======== Extract to read ========

Bowlegs is a town in Seminole County, Oklahoma, United States. The population was 357 at the time of the 2020 census.

==Etymology==
According to tradition, the community has the name of Billy Bowlegs, a leader of the Seminoles in Florida. However, other theories exist. Bowlegs has frequently been noted on lists of unusual place names.

==History==
Bowlegs was a modest settlement before the oil boom, boasting only a gristmill and a general store. But once the first area well came in during 1926, an estimated 15,000 people lived in and around the community. Additional housing had to be built, and a brick high school was constructed in the 1928-1929 timeframe. However, the boom came and went, and by 1946 the estimated population was just 105.

==Geography==

According to the United States Census Bureau, the town has a total area of 3.8 sqmi, all land.

==Demographics==

Historical population
| Census | Pop. | Note | %± |
| 1980 | 522 |  | — |
| 1990 | 398 |  | −23.8% |
| 2000 | 371 |  | −6.8% |
| 2010 | 405 |  | 9.2% |
| 2020 | 357 |  | −11.9% |
U.S. Decennial Census

===2020 census===

As of the 2020 census, Bowlegs had a population of 357. The median age was 49.1 years. 17.9% of residents were under the age of 18 and 25.5% of residents were 65 years of age or older. For every 100 females there were 89.9 males, and for every 100 females age 18 and over there were 90.3 males age 18 and over.

======== Excerpted data ========

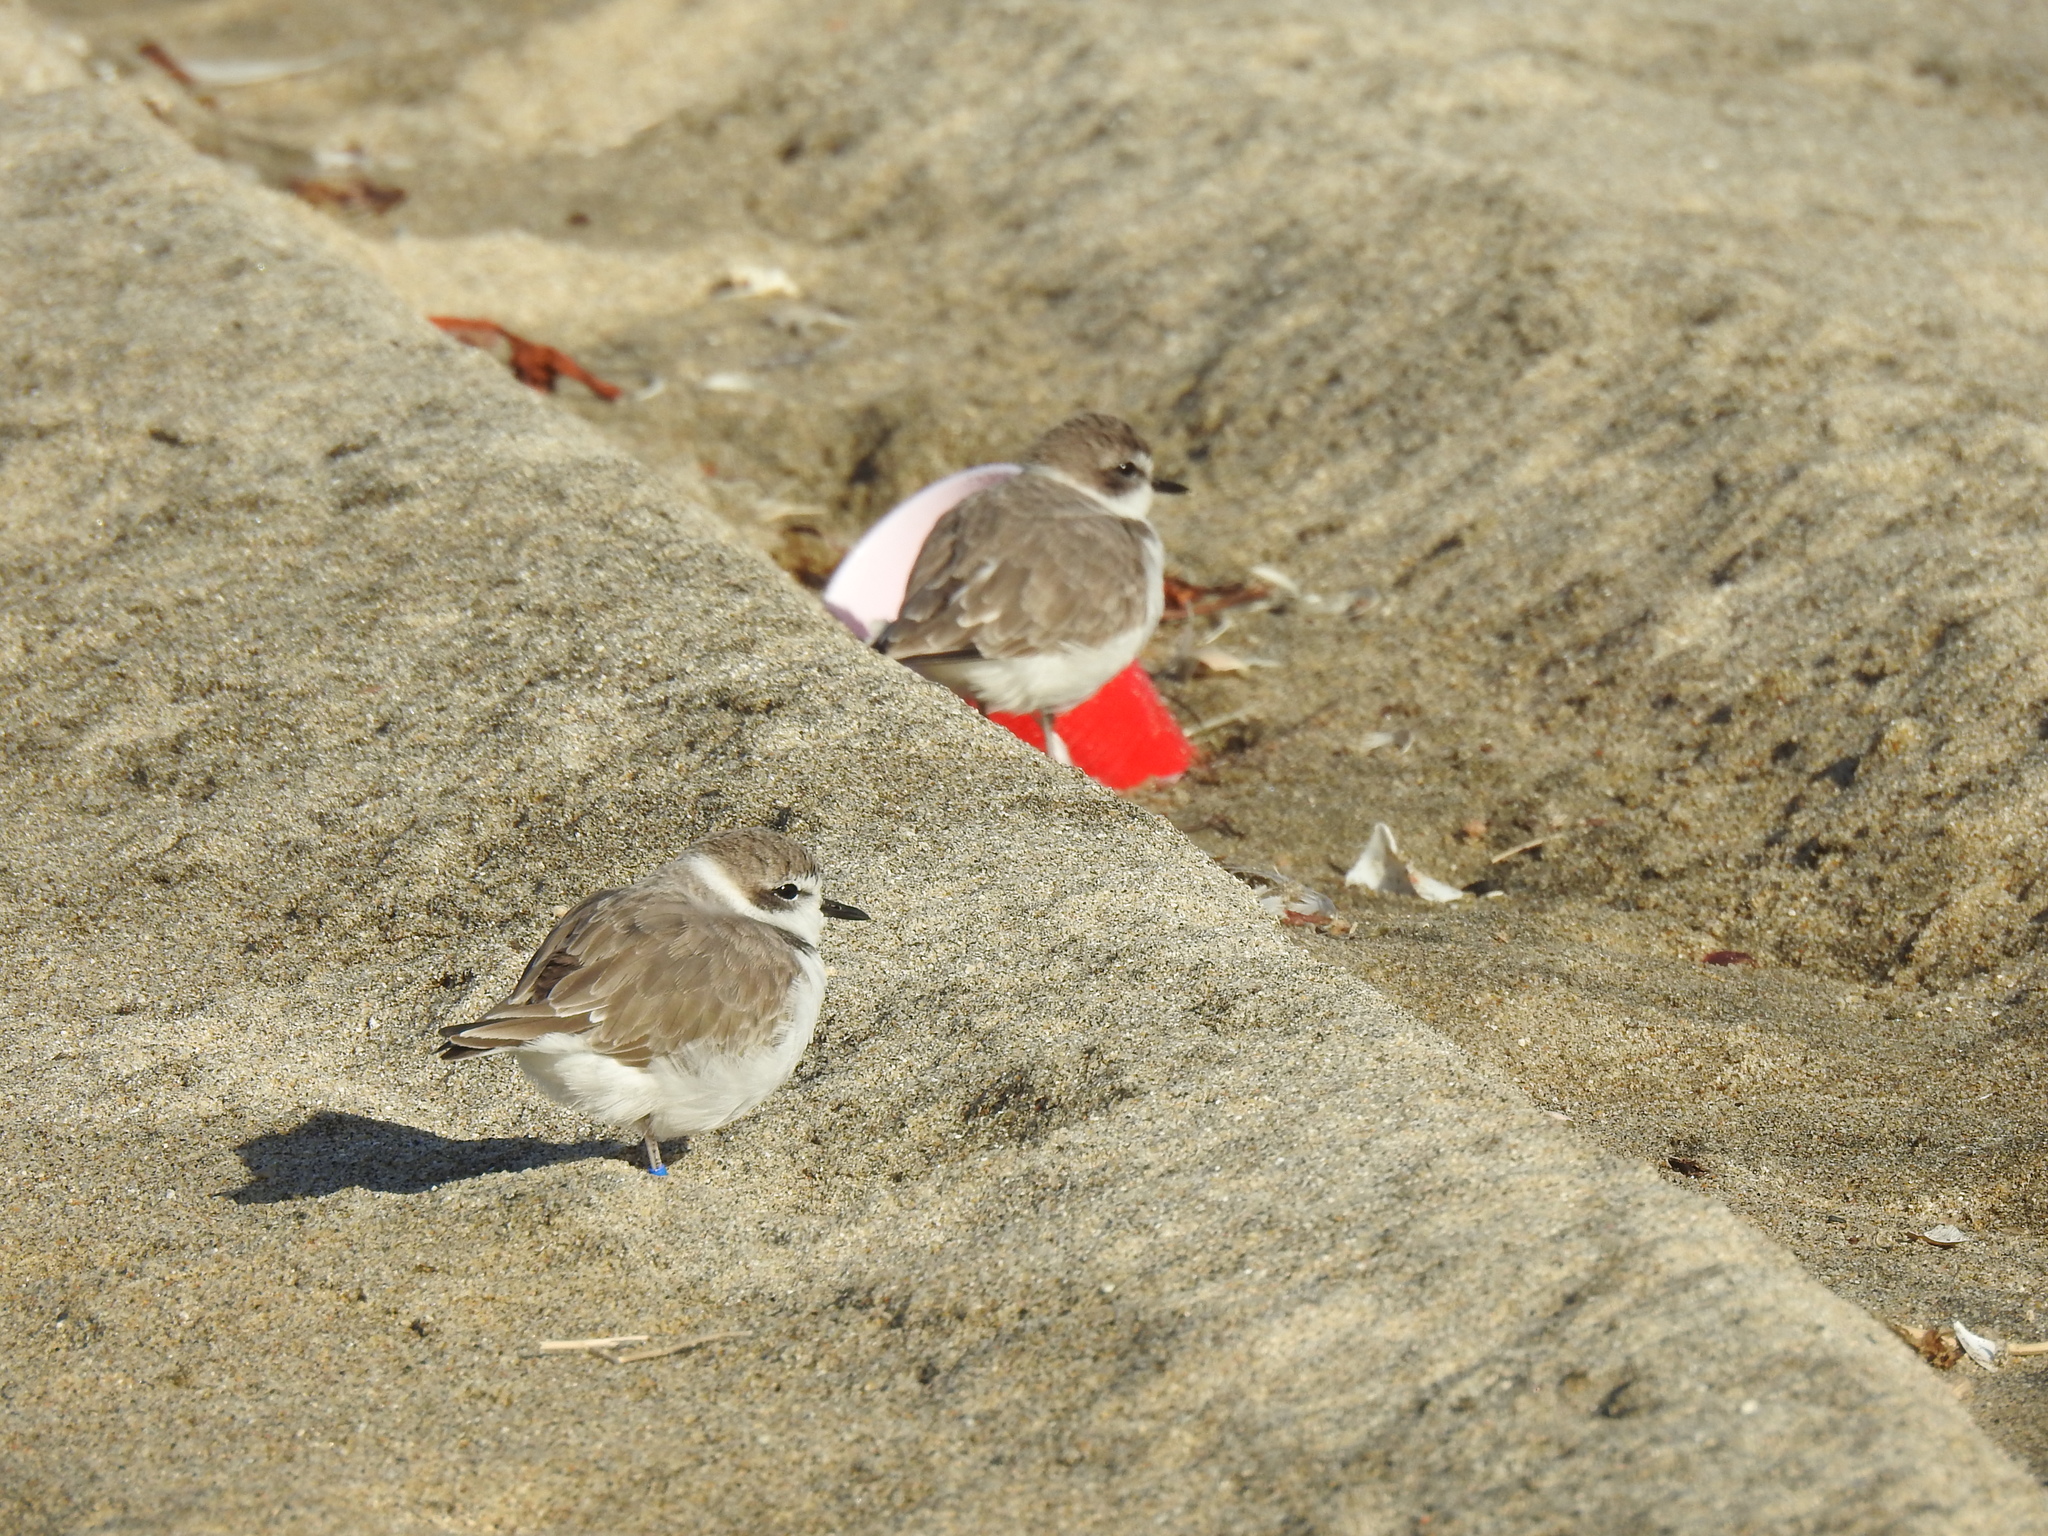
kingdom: Animalia
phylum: Chordata
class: Aves
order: Charadriiformes
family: Charadriidae
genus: Anarhynchus
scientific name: Anarhynchus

========

• [Assigned task 1]:
Answer these questions from the text on Bowlegs:
(a) In which county is Bowlegs located?
(b) In what year did the first area well come in?
(c) What was the median age in the 2020 census?
• [Assigned task 2]: Please copy word for word the passage of the text on Bowlegs starting at "Bowlegs is a" and ending at "sqmi, all land.".

• [Solution 1]:
(a) Seminole County, Oklahoma
(b) 1926
(c) 49.1 years

• [Solution 2]:
Bowlegs is a town in Seminole County, Oklahoma, United States. The population was 357 at the time of the 2020 census.

==Etymology==
According to tradition, the community has the name of Billy Bowlegs, a leader of the Seminoles in Florida. However, other theories exist. Bowlegs has frequently been noted on lists of unusual place names.

==History==
Bowlegs was a modest settlement before the oil boom, boasting only a gristmill and a general store. But once the first area well came in during 1926, an estimated 15,000 people lived in and around the community. Additional housing had to be built, and a brick high school was constructed in the 1928-1929 timeframe. However, the boom came and went, and by 1946 the estimated population was just 105.

==Geography==

According to the United States Census Bureau, the town has a total area of 3.8 sqmi, all land.